### Text segment
— BEGIN —

Paul Ryan Shakes Etch A Sketch: Now Says Is Not Blaming Obama for GM Plant’s Closing (UPDATED)

One of the most interesting aspects of American politics and politicians’-media dynamics is that someone can state something that is false and get away with it, then if they backtrack all is seemingly forgotten. Will we have another one of those moments? Republican Vice Presidential candidate Paul Ryan has just shaken the Etch a Sketch on what has become one of his most controversial — and widely covered and repeated more than once by Ryan — assertions:

Vice-presidential nominee Rep. Paul Ryan (R-Wis.) backpedaled Monday from a claim in his Republican National Convention speech that President Barack Obama was responsible for the closure of a General Motors plant that in fact closed during the presidency of George W. Bush.

“What they are trying to suggest is that I said Barack Obama was responsible for the plant shutdown in Janesville. That is not what I was saying, read the speech,” he told NBC’s “Today.” “What I was saying is the president ought to be held to account for his broken promises. After the plant was shut down he said he would lead efforts to restore the plant. It’s still idle.”

You could say “fair enough,” except Ryan has been saying Obama closed the plant — and if he has not been saying it he has left the impression he was and has not until now put out this kind of statement:

But Ryan appeared to be blaming Obama for the closure of the plant, located in his hometown of Janesville, Wis., in his speech:

“My home state voted for President Obama,” he said Wednesday. “When he talked about change, many people liked the sound of it, especially in Janesville, where we were about to lose a major factory.”

“A lot of guys I went to high school with worked at that GM plant,” Ryan said. “Right there at that plant, candidate Obama said: ‘I believe that if our government is there to support you…this plant will be here for another hundred years.’ That’s what he said in 2008. Well, as it turned out, that plant didn’t last another year. It is locked up and empty to this day. And that’s how it is in so many towns today, where the recovery that was promised is nowhere in sight.”

— END —

### Rows

— BEGIN —

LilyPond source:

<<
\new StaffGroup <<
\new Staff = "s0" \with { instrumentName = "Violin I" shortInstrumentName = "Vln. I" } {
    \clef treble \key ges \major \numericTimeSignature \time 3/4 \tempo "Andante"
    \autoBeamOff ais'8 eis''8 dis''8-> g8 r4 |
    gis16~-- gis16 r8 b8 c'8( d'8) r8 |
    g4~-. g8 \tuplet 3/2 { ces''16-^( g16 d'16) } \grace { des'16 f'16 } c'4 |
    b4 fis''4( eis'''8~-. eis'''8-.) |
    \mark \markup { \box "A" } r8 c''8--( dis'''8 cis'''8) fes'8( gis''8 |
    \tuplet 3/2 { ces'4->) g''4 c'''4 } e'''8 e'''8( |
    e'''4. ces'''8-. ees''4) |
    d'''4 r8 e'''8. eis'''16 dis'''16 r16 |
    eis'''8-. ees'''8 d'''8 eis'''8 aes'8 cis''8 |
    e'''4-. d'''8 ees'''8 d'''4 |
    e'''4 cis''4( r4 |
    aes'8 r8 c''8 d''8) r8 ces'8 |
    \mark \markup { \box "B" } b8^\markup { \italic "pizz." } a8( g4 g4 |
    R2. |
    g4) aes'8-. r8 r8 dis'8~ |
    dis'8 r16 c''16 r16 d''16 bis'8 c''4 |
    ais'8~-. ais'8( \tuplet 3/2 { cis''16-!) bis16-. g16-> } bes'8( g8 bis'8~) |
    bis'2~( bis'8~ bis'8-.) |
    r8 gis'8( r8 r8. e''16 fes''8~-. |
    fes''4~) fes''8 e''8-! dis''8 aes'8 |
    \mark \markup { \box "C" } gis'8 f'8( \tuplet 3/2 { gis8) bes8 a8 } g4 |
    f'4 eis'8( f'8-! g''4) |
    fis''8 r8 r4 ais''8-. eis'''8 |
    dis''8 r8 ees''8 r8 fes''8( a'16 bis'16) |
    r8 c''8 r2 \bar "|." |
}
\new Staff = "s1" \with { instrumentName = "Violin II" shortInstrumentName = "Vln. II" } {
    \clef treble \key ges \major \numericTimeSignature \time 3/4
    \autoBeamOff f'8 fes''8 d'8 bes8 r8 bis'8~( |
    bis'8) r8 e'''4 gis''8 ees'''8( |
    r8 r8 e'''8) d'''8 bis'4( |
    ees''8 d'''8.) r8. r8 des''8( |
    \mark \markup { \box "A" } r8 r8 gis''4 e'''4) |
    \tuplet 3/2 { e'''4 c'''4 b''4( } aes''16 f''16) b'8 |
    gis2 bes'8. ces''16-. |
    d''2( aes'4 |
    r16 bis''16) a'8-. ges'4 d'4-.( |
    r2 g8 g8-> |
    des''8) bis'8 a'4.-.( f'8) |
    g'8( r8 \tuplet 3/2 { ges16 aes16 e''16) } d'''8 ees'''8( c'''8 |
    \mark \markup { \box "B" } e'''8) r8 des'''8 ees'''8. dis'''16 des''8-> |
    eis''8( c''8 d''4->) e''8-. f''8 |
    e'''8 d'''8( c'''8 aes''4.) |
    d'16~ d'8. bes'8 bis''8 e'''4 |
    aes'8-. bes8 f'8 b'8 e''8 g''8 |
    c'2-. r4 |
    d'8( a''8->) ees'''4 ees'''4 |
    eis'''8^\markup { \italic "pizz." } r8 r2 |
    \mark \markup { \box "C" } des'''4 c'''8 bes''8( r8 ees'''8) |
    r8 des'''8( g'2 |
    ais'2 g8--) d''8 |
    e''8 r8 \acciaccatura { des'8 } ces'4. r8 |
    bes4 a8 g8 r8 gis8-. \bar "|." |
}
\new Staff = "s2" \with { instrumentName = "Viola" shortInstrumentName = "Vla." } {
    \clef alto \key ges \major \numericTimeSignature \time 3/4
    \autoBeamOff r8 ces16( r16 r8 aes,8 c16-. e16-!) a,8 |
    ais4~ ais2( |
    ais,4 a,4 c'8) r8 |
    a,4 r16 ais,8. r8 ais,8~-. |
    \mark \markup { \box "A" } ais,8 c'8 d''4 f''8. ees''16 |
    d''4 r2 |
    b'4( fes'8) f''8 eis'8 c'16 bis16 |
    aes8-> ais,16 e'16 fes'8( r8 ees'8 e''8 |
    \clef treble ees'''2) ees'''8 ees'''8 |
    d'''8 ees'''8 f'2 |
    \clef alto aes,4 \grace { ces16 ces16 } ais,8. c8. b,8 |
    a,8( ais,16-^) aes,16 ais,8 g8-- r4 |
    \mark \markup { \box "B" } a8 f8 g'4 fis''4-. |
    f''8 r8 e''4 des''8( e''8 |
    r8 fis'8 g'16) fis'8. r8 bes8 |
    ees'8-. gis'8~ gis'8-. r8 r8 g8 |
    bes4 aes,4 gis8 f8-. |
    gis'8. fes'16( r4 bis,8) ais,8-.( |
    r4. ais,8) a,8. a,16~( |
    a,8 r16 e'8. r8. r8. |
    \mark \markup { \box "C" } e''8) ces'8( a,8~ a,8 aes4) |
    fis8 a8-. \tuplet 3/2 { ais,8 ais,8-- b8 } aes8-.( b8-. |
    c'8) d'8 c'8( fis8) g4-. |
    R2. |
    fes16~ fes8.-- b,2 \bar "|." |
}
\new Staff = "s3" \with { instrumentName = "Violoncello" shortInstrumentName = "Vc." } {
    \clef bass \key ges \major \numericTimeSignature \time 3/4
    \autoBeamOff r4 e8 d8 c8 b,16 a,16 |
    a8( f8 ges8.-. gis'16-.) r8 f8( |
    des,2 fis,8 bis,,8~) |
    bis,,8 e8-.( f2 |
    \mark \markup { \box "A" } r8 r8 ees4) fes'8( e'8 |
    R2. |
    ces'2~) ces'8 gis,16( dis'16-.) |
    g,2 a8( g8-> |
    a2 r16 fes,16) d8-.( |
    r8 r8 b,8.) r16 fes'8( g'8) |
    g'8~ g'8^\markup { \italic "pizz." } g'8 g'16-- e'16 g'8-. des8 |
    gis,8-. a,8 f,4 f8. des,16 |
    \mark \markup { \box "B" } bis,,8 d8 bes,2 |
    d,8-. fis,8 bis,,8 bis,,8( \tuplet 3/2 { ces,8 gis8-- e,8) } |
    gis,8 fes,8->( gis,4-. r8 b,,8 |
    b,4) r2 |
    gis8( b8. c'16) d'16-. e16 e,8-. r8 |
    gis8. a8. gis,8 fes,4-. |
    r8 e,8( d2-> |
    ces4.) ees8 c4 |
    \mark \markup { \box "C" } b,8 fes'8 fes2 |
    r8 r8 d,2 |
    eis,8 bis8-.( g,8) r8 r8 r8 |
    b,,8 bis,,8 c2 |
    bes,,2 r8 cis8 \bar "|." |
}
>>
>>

— END —

### Request
Write out the portion of the article about Paul Ryan and the GM plant that starts with the words "Vice-presidential nominee Rep." and ends after the words "George W. Bush.", copying it word for word.

### Answer to the exercise
Vice-presidential nominee Rep. Paul Ryan (R-Wis.) backpedaled Monday from a claim in his Republican National Convention speech that President Barack Obama was responsible for the closure of a General Motors plant that in fact closed during the presidency of George W. Bush.